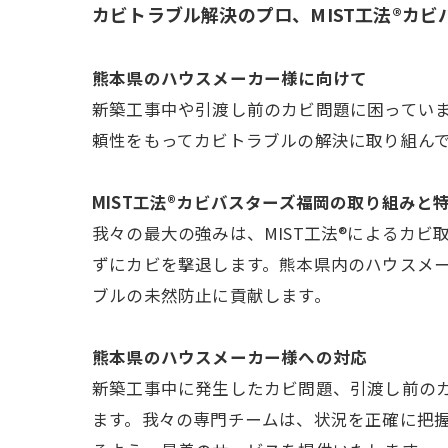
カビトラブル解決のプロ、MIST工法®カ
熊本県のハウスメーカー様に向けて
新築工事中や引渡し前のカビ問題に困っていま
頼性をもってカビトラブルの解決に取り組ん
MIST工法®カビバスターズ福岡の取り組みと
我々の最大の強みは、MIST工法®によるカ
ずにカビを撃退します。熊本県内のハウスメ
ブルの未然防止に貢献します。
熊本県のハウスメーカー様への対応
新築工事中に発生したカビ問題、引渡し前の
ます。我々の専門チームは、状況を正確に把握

* * * * * * *

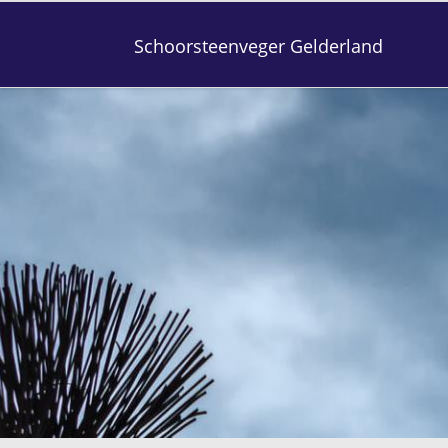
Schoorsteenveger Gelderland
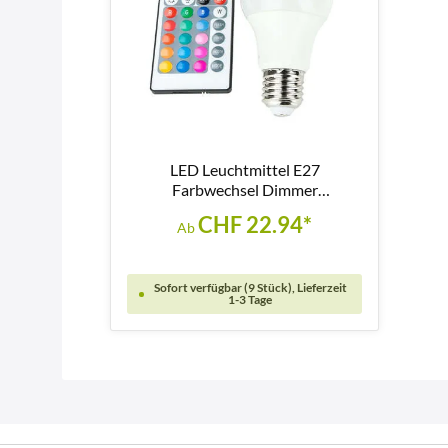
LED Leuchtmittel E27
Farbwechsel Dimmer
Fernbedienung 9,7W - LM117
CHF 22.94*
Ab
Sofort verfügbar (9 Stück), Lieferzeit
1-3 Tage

* * * * * * *

**WORK ITEM:**
What you give back should be exactly the lines of the data above from the line with "カビトラブル解決のプロ、MIST工法®カ" through the line with "ます。我々の専門チームは、状況を正確に把握", both of those included, and nothing more.

**RESPONSE BOX:**
カビトラブル解決のプロ、MIST工法®カ
熊本県のハウスメーカー様に向けて
新築工事中や引渡し前のカビ問題に困っていま
頼性をもってカビトラブルの解決に取り組ん
MIST工法®カビバスターズ福岡の取り組みと
我々の最大の強みは、MIST工法®によるカ
ずにカビを撃退します。熊本県内のハウスメ
ブルの未然防止に貢献します。
熊本県のハウスメーカー様への対応
新築工事中に発生したカビ問題、引渡し前の
ます。我々の専門チームは、状況を正確に把握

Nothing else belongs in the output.